One can always tie the moos outside the aquarium. It's easier but then you'll the trouble in glueing the wood. If you think this was difficult, you must take a look at my 300l !!! It was insane timing all that moss!
And i changed the moss in this one some months ago. So it was double work  Changed to Taxiphyllum barbieri. Willlow is a "large" moss for this size.
Jordi have a point in what he is saying.


----------



## flygja (29 Jun 2015)

Pedro Rosa said:


> I entered but it's not a good "format" for IAPLC. My 300l is more "Nature". This is a landscape aquascape that many people don't like.


A look at the past years' top 27 will tell you otherwise. Mostly dominated by strong landscapes.


----------



## Pedro Rosa (29 Jun 2015)

flygja said:


> A look at the past years' top 27 will tell you otherwise. Mostly dominated by strong landscapes.



Some of them you're right, mainly number one 
But there are some Nature Aquariums at the top. They changed the rules last year, as you probably remember and I think they will apply them this year! But with ADA we never know. Now there will be no NA Party... next year what will change?


----------



## Pedro Rosa (21 Jul 2015)

Some updates...
Almost 7 month and almost all ok.

New fish: Hasemania nana, 20x
A very good school fish ant they are very funny to watch.

Some photos:


----------



## Jaydip (21 Jul 2015)

Nice tank.Love this video too.


----------



## Greenfinger2 (28 Jul 2015)

Hi Pedro Stunning Aquascape


----------



## ismayandi (31 Jul 2015)

man...that is awesome....


----------



## Pedro Rosa (31 Jul 2015)

Thanks guys! 

After the "in situ" photo you can see above, now it's time for what could be the last photos of this layout (but i'm thinking of a little movie). Photos for some contests were also taken sometime ago. 
It's not as good as i would like but we learn something on each setup. 
Glad to have the will to keep on planning more aquariums


----------



## ismayandi (4 Aug 2015)

just love the cave you have there...and it would be best if you take the photo without the equipment inside on the FTS. BTW excellent work....


----------



## Simon Day (4 Aug 2015)

Really impressed with all your tanks …..this one looks bigger 60l.

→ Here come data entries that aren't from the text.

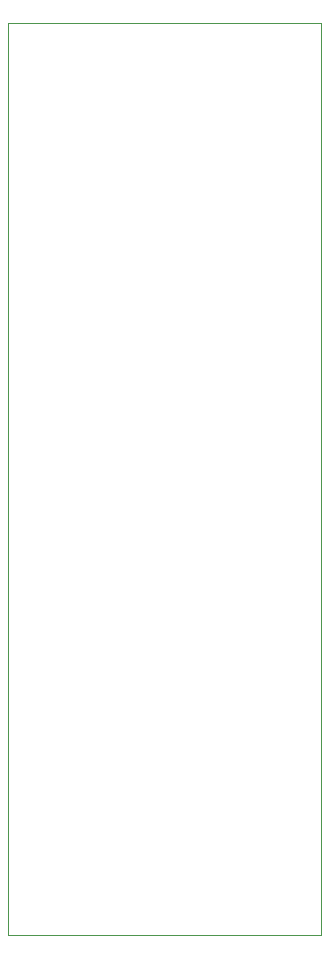
<source format=gbr>
%TF.GenerationSoftware,KiCad,Pcbnew,7.0.6-0*%
%TF.CreationDate,2023-07-17T22:06:51-07:00*%
%TF.ProjectId,84CP01,38344350-3031-42e6-9b69-6361645f7063,rev?*%
%TF.SameCoordinates,Original*%
%TF.FileFunction,Profile,NP*%
%FSLAX46Y46*%
G04 Gerber Fmt 4.6, Leading zero omitted, Abs format (unit mm)*
G04 Created by KiCad (PCBNEW 7.0.6-0) date 2023-07-17 22:06:51*
%MOMM*%
%LPD*%
G01*
G04 APERTURE LIST*
%TA.AperFunction,Profile*%
%ADD10C,0.100000*%
%TD*%
G04 APERTURE END LIST*
D10*
X96012000Y-51054000D02*
X122479000Y-51054000D01*
X122479000Y-128232000D01*
X96012000Y-128232000D01*
X96012000Y-51054000D01*
M02*

</source>
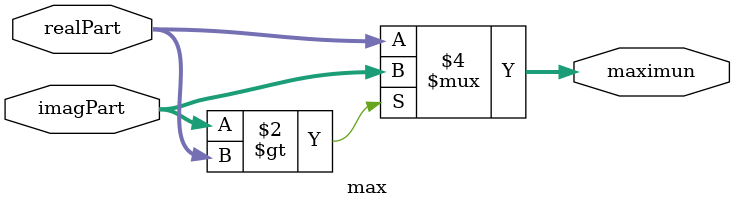
<source format=v>
module max(
	input [11:0] imagPart,
	input [11:0] realPart,
	output reg [11:0] maximun);
	always @ * begin
		if(imagPart > realPart)
			maximun = imagPart;
		else
			maximun = realPart;
	end
endmodule
</source>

What lens have you used on the FTS and close ups ?… lighting is really good also.


----------



## Pedro Rosa (5 Aug 2015)

A small movie to show how Lost Nature is with 8 months and near to this aquascape end.
It was a wonderful time and many challenges to keep it going.

Enjoy


----------



## Andy D (5 Aug 2015)

Great video! Great tank!


----------



## Pedro Rosa (5 Aug 2015)

Simon Day said:


> Really impressed with all your tanks …..this one looks bigger 60l.
> What lens have you used on the FTS and close ups ?… lighting is really good also.

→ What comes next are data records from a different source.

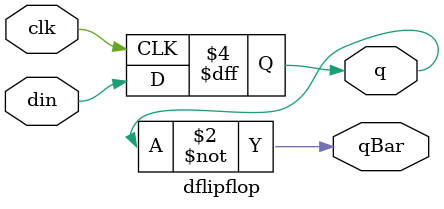
<source format=v>
`timescale 1ps / 1ps

module dflipflop(
    input din, 
    input clk, 
    output reg q, 
    output qBar
);
    // Initialize q to 0
    initial q = 0;

    // Sequential logic to update q on the rising edge of clk
    always @(posedge clk) begin
        q <= din; 
    end

    // Continuous assignment for qBar
    assign qBar = ~q;

endmodule

</source>
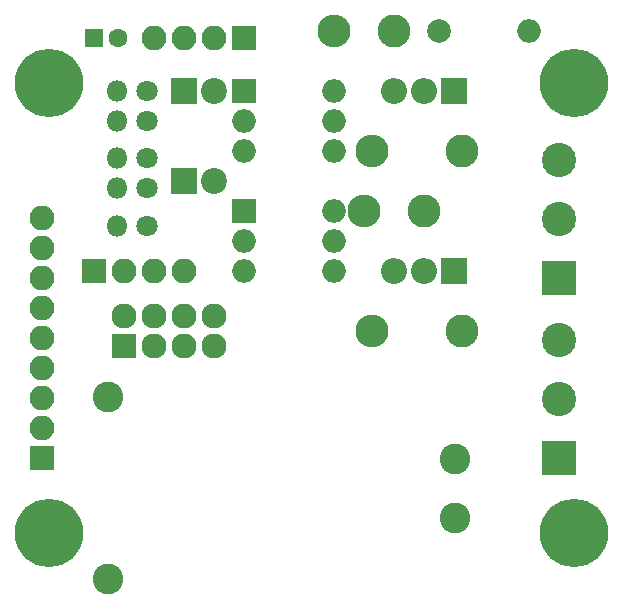
<source format=gbr>
G04 #@! TF.FileFunction,Soldermask,Top*
%FSLAX46Y46*%
G04 Gerber Fmt 4.6, Leading zero omitted, Abs format (unit mm)*
G04 Created by KiCad (PCBNEW 4.0.7-e2-6376~58~ubuntu17.04.1) date Sat May  5 23:35:11 2018*
%MOMM*%
%LPD*%
G01*
G04 APERTURE LIST*
%ADD10C,0.100000*%
%ADD11C,5.800000*%
%ADD12C,2.600000*%
%ADD13R,2.100000X2.100000*%
%ADD14O,2.100000X2.100000*%
%ADD15R,2.127200X2.127200*%
%ADD16O,2.127200X2.127200*%
%ADD17R,2.000000X2.000000*%
%ADD18O,2.000000X2.000000*%
%ADD19R,2.200000X2.200000*%
%ADD20O,2.200000X2.200000*%
%ADD21C,2.200000*%
%ADD22C,2.800000*%
%ADD23O,2.800000X2.800000*%
%ADD24C,2.000000*%
%ADD25R,1.600000X1.600000*%
%ADD26C,1.600000*%
%ADD27C,2.900000*%
%ADD28R,2.900000X2.900000*%
%ADD29C,1.800000*%
%ADD30O,1.800000X1.800000*%
G04 APERTURE END LIST*
D10*
D11*
X176530000Y-137795000D03*
D12*
X210915000Y-136485000D03*
X210915000Y-131485000D03*
X181515000Y-141685000D03*
X181515000Y-126285000D03*
D13*
X175895000Y-131445000D03*
D14*
X175895000Y-128905000D03*
X175895000Y-126365000D03*
X175895000Y-123825000D03*
X175895000Y-121285000D03*
X175895000Y-118745000D03*
X175895000Y-116205000D03*
X175895000Y-113665000D03*
X175895000Y-111125000D03*
D11*
X176530000Y-99695000D03*
X220980000Y-137795000D03*
D15*
X182880000Y-121920000D03*
D16*
X182880000Y-119380000D03*
X185420000Y-121920000D03*
X185420000Y-119380000D03*
X187960000Y-121920000D03*
X187960000Y-119380000D03*
X190500000Y-121920000D03*
X190500000Y-119380000D03*
D17*
X193040000Y-110490000D03*
D18*
X200660000Y-115570000D03*
X193040000Y-113030000D03*
X200660000Y-113030000D03*
X193040000Y-115570000D03*
X200660000Y-110490000D03*
D19*
X210820000Y-115570000D03*
D20*
X208280000Y-115570000D03*
X205740000Y-115570000D03*
D19*
X187960000Y-100330000D03*
D21*
X190500000Y-100330000D03*
D19*
X187960000Y-107950000D03*
D21*
X190500000Y-107950000D03*
D17*
X193040000Y-100330000D03*
D18*
X200660000Y-105410000D03*
X193040000Y-102870000D03*
X200660000Y-102870000D03*
X193040000Y-105410000D03*
X200660000Y-100330000D03*
D19*
X210820000Y-100330000D03*
D20*
X208280000Y-100330000D03*
X205740000Y-100330000D03*
D13*
X193040000Y-95885000D03*
D14*
X190500000Y-95885000D03*
X187960000Y-95885000D03*
X185420000Y-95885000D03*
D22*
X205740000Y-95250000D03*
D23*
X200660000Y-95250000D03*
D22*
X208280000Y-110490000D03*
D23*
X203200000Y-110490000D03*
D22*
X211455000Y-105410000D03*
D23*
X203835000Y-105410000D03*
D22*
X211455000Y-120650000D03*
D23*
X203835000Y-120650000D03*
D13*
X180340000Y-115570000D03*
D14*
X182880000Y-115570000D03*
X185420000Y-115570000D03*
X187960000Y-115570000D03*
D11*
X220980000Y-99695000D03*
D24*
X209550000Y-95250000D03*
D18*
X217170000Y-95250000D03*
D25*
X180340000Y-95885000D03*
D26*
X182340000Y-95885000D03*
D27*
X219710000Y-106205000D03*
D28*
X219710000Y-116205000D03*
D27*
X219710000Y-111205000D03*
X219710000Y-121445000D03*
D28*
X219710000Y-131445000D03*
D27*
X219710000Y-126445000D03*
D29*
X184785000Y-100330000D03*
D30*
X182245000Y-100330000D03*
D29*
X184785000Y-106045000D03*
D30*
X182245000Y-106045000D03*
D29*
X184785000Y-102870000D03*
D30*
X182245000Y-102870000D03*
D29*
X184785000Y-108585000D03*
D30*
X182245000Y-108585000D03*
D29*
X184785000Y-111760000D03*
D30*
X182245000Y-111760000D03*
M02*

</source>
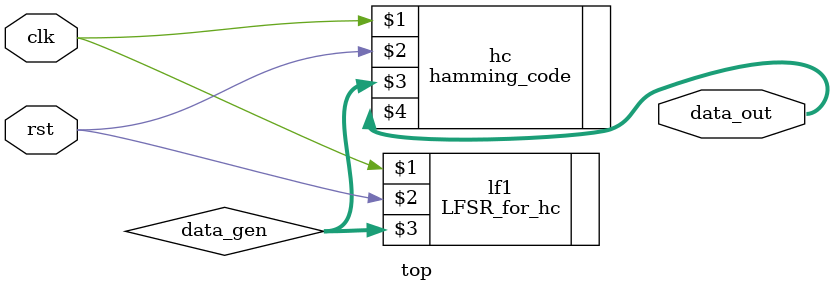
<source format=v>
`include "LFSR.v"
`include "hamming_code.v"

module top(
	clk,rst,data_out
);
	input              clk,rst;
	output     [20:0] data_out;
	wire       [15:0] data_gen;

	LFSR_for_hc lf1(clk,rst,data_gen);
	hamming_code hc(clk,rst,data_gen,data_out);

endmodule 

</source>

Sorry, I missed you question... on the pictures i used a 17-85 USM (Canon).
The latest video i used 3 lens... described at the end of the video.

Pedro.


----------



## Greenfinger2 (5 Aug 2015)

Hi Pedro, Great video.And one Awesome AquaScape


----------



## Alexander Belchenko (6 Aug 2015)

Very cool video, watched with big interest. Your video helped to see your tank in a whole, somehow I lost in close-ups shots, but video helped to see the whole picture again. Many thanks, I really enjoyed. (Slightly envy to your foto/video skills.) Please keep this great photos and videos coming!


----------



## Pedro Rosa (6 Aug 2015)

Thanks guys.



Alexander Belchenko said:


> Very cool video, watched with big interest. Your video helped to see your tank in a whole, somehow I lost in close-ups shots, but video helped to see the whole picture again. Many thanks, I really enjoyed. (Slightly envy to your foto/video skills.) Please keep this great photos and videos coming!



ahah, like you don't have fabulous pictures on your aquarius! 

Waiting to upload some photos and videos from my 300l aquarium!!!


----------